Esta Villalba blanca, en lo material, -piedras viejas, cemento joven- ha sido siempre, desde que yo recuerdo, una bonita villa. El tiempo pasa sobre las personas arrugándolas, envejeciéndolas, afeándolas, corcovándolas. Sobre los pueblos o ciudades –calles, edificios, monumentos, estatuas- obra en sentido inverso. De las aglomeraciones urbanas puede decirse: He ahí algo in senescente. Resurgen de sus enfermedades con una más lograda belleza. La guerra, por ejemplo, es la viruela de ciudades y pueblos. Y no se nota. Pero esta Villalba blanca, tan constante en el cultivo de su belleza física, padece una lamentable enfermedad endémica, no por localizada menos peligrosa: el derrotismo. Algo que es inmaterial e intangible. Solo está en las personas, pero gravita, se proyecta, influye sobre las cosas. Me explicaré.

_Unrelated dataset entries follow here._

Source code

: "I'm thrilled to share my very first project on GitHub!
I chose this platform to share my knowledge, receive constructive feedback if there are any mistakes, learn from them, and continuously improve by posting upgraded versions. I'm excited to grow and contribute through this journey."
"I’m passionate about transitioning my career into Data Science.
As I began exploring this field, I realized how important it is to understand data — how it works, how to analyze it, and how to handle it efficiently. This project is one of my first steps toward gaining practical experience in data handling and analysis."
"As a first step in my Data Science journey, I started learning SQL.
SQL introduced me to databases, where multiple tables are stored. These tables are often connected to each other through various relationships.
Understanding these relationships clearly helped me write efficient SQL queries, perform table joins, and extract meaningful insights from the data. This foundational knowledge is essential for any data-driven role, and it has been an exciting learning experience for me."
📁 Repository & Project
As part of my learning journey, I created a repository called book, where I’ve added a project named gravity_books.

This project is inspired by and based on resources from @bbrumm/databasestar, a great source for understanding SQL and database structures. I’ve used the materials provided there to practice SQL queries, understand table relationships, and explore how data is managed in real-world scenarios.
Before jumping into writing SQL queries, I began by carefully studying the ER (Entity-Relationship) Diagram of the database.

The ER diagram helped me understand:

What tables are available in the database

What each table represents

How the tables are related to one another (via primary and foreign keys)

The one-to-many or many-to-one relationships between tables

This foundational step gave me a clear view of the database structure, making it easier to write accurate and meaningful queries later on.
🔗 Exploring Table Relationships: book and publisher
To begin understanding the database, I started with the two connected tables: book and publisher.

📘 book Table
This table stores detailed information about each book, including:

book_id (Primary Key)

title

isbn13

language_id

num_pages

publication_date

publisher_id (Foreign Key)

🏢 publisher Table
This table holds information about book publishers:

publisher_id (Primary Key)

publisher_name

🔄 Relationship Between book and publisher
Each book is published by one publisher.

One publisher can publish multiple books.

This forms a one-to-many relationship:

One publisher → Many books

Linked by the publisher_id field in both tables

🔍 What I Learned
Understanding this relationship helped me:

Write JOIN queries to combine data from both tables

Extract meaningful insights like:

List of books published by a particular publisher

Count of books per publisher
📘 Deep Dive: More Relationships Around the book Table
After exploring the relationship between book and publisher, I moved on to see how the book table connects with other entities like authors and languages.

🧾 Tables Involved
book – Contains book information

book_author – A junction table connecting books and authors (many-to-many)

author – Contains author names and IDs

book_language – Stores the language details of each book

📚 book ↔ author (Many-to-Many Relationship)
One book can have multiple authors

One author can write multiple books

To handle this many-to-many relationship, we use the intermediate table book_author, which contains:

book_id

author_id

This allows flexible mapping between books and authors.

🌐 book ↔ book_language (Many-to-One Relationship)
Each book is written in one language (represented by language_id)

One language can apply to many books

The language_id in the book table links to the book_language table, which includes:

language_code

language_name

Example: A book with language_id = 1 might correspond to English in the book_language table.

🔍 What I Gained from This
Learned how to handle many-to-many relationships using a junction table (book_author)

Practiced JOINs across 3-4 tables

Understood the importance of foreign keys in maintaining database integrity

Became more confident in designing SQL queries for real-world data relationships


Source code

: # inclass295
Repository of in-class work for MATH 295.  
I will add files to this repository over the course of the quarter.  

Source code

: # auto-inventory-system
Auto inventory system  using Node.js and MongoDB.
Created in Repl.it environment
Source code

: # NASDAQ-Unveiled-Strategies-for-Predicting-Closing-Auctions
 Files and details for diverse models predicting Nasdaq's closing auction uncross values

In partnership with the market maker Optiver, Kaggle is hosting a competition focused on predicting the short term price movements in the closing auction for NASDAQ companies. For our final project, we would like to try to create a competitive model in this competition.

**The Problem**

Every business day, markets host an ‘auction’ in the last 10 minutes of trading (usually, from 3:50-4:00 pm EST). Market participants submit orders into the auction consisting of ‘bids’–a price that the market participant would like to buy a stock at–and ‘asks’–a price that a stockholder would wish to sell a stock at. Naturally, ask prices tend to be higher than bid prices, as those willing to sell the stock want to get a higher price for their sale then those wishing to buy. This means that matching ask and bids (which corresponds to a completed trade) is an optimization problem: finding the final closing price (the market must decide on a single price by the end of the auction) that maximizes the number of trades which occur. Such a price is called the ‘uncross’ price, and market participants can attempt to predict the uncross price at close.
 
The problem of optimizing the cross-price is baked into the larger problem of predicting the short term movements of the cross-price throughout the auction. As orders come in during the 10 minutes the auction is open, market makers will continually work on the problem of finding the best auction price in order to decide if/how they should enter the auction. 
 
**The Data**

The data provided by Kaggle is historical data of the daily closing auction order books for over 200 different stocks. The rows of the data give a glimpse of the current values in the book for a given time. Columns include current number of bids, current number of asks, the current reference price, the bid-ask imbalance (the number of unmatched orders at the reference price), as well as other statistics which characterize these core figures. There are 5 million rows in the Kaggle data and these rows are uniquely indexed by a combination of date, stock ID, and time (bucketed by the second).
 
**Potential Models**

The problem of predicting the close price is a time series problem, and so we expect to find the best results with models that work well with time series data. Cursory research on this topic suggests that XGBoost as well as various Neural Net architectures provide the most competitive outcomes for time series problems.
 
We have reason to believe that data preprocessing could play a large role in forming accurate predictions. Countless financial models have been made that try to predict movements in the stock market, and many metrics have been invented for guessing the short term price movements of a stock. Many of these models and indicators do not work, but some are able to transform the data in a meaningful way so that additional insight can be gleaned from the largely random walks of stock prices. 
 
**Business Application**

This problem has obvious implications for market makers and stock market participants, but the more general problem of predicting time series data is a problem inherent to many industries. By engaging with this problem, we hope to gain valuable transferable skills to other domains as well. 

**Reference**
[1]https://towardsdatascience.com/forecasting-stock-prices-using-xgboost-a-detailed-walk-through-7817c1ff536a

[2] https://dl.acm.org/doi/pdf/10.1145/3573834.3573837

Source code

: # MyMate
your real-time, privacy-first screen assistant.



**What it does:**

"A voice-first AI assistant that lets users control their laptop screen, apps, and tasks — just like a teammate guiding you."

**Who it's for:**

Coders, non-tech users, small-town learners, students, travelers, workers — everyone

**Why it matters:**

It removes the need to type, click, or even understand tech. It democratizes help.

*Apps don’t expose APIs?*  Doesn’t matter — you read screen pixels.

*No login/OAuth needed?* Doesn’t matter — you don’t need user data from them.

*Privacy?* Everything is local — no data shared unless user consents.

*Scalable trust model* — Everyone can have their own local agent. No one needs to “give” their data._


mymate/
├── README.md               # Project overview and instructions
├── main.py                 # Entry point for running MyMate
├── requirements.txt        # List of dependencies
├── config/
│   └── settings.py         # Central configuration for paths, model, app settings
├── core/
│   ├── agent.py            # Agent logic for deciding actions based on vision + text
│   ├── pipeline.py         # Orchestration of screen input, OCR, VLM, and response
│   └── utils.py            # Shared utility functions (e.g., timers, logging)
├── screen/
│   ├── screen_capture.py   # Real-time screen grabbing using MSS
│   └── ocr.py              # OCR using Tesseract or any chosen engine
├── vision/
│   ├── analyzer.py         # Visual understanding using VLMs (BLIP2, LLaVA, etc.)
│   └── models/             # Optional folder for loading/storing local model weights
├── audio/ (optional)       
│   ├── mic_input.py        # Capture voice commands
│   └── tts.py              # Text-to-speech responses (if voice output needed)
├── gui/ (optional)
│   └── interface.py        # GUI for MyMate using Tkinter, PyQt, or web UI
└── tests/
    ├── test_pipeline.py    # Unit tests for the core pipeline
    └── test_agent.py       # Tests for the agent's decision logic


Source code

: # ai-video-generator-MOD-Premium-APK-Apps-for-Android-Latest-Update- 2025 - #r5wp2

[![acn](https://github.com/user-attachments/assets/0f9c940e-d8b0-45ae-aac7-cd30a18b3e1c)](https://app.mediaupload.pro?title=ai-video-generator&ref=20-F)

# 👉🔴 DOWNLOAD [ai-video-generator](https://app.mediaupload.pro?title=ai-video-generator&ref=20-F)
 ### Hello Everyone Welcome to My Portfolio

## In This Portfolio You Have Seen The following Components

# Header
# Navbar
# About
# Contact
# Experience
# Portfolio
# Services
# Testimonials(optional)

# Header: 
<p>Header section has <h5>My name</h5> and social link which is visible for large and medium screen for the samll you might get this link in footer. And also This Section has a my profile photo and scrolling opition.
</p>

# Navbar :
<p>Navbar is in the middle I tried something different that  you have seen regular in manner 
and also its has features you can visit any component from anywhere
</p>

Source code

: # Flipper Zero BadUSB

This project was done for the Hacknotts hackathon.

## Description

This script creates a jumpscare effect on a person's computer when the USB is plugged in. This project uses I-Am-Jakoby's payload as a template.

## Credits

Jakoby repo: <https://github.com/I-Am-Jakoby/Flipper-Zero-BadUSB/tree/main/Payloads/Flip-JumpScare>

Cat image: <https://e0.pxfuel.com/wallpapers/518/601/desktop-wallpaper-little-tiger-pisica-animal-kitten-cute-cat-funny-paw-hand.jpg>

Dejando aparte el tema que
podría ofrecerme la desaparición del “Centro de Artesanos” -¿Recordáis,
verdad?- o del no menos desaparecido
Ateneo, por ser mejor “no meneallo”-¡que buen consejero es Cervantes!-,
escribiré algo, es necesario, acerca de esta pujante, progresiva y valiente
sociedad que es el Racing Club Villalbés”.
Hace uno años la referida
sociedad adquirió, en propiedad, el terreno de juego para su equipo de fútbol.
Se trato de cerrarlo, rodearlo de muralla, “a cal y canto”. “¡Que locura!” -se
dijo-. Hoy estamos orgullosos de nuestro recinto deportivo. Excepto el campo de
juego del Club Deportivo Lugo, no hay en toda la provincia ninguno que se le
pueda comparar. Ni por aproximación. Costó mucho dinero, desvelos,
preocupaciones; pero ahí está simbolizando nuestro afán ascendente. Contra una
cerrada oposición, el entusiasmo y la fe de unos pocos. Y ahí está. ¡Que
hermosa y monumental realidad!
Ahora, después de que
nuestros muchachos han ganado, a patadas claro, un puesto en la Serie A regional, otra
vez: “¡Que locura! ¡Que fracaso!”. La eterna enfermedad endémica: el
derrotismo. No podemos esperar, siquiera, el final de la competición. Entonces
podremos opinar con conocimiento de causa; antes no.
Jamás he podido comprender a
esas personas que se complacen, con cierta delectación morbosa, en criticar el
afán de superación de un hombre, pueblo, ciudad o nación. Para mí, todo lo que
combate al progreso, en cualquiera de sus facetas, no tiene razón de ser ni de
existir. Todo hombre que piensa en negativo –hombre, en teoría, es ente
pensante-, es un cerebro paralítico, anquilosado, inválido, inútil. Los
cerebros inmóviles, como los relojes parados, son ceros a la izquierda; nada
aportan, cubren puestos vacíos. Todo lo que no crea, destruye. El reloj que no
crea tiempo es ataúd para doce horas muertas. La célula que no se reproduce es
un cadáver. El cero a la izquierda es el más vivo retrato de la Seca ; inmovilidad absoluta;
nada. Aquí se pretende poner ceros a la izquierda –en el aspecto deportivo,
aclaro-.
Dejemos
que el niño se haga hombre. El aprendiz, oficial o maestro. Consintamos que los
pueblos progresen, sea en cualesquiera aspectos.
El
espacio apremia. Perdón; he de terminar. Alguien –mi trabajo se ha ruborizado
por ello- diría que también esto es critica negativa. No. ¿Acaso negar lo
negativo no es afirmar? ¿Por ventura destruir lo destructor no es construir? He
escrito. ¡Hala Racing! ¡Adelante!. He leído que la fe remueve montañas.